Spike Island ist eine 103 Hektar große Insel im Cork Harbour mit dem Fort Mitchel, einer sternförmigen Militärfestung mit hohen Steinmauern aus dem frühen 19. Jahrhundert. Die Festung wurde strategisch gestaltet, um den Hafen zu schützen und später als Gefängnisanlage zu dienen.
Die Insel war zunächst ein religiöses Zentrum ab dem 7. Jahrhundert und wurde später zu einer wichtigen Militärfestung, als die Briten sie im 19. Jahrhundert kontrollierten. Während der Hungersnot von 1847 funktionierte sie als größtes Gefängnis der Welt mit Tausenden Insassen.

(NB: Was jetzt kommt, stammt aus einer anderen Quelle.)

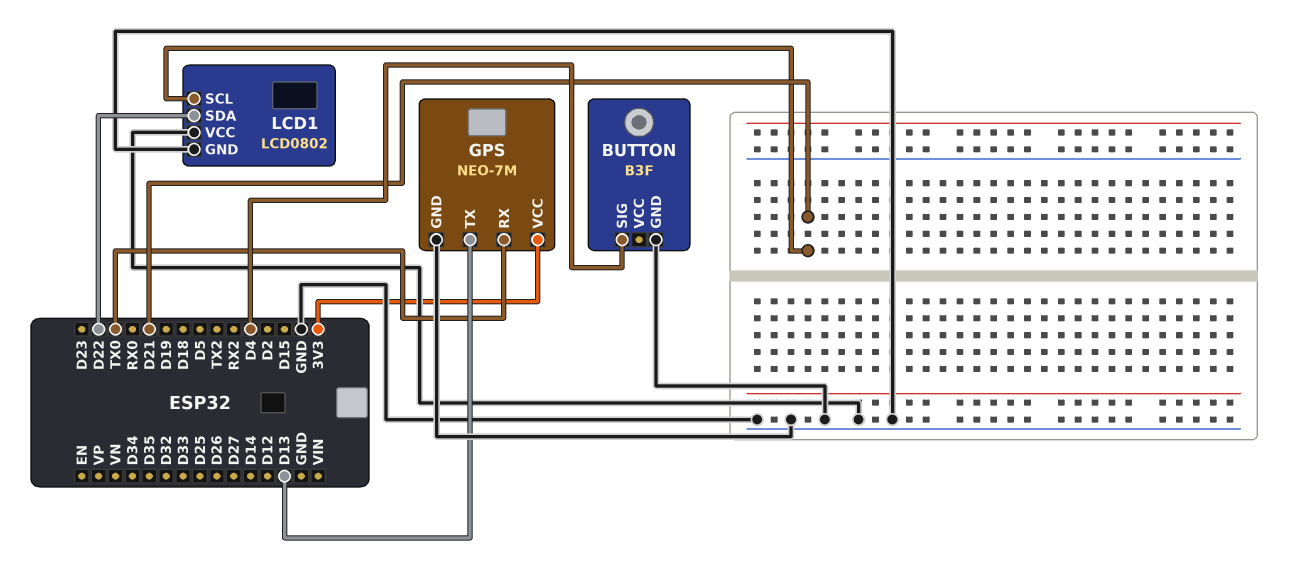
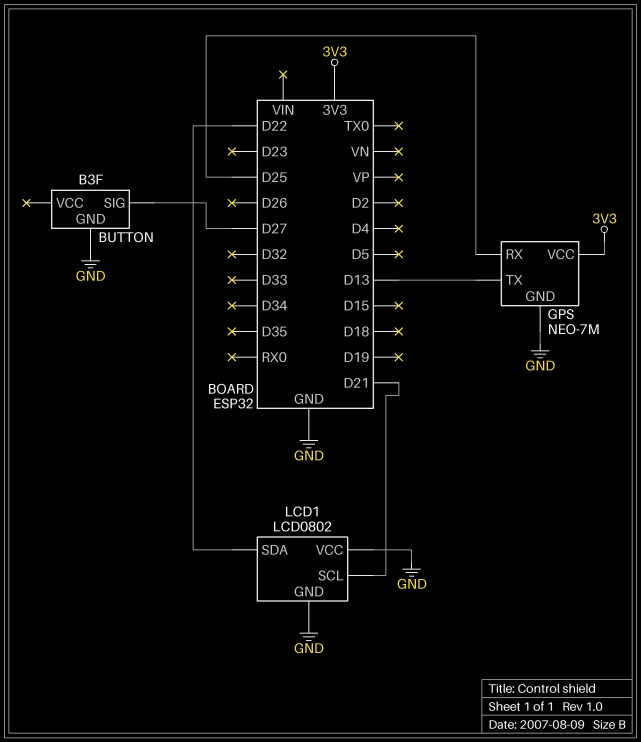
BUTTON pin SIG: D4 -> D27
GPS pin RX: TX0 -> D25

Die ehemalige Mönchsgemeinde, die Sankt Mochuda im 7. Jahrhundert gründete, hinterließ Spuren, die bis heute auf der Insel sichtbar sind. Diese frühen christlichen Strukturen zeigen, wie wichtig der Ort für die spirituelle Geschichte Irlands war.
Das Eiland ist mit der Fähre von Kennedy Pier in Cobh erreichbar, die regelmäßig verkehrt und etwa 15 Minuten über den Hafen dauert. Besucher sollten bequeme Schuhe tragen, da es viel zu erkunden gibt und das Wetter wechselhaft sein kann.
Die Festung ist so großräumig angelegt, dass das gesamte Gefängnis von Alcatraz in seinen befestigten Mauern Platz hätte. Diese beeindruckende Größe zeigt, wie ernst die britischen Militärbauer die Verteidigung des Hafens nahmen.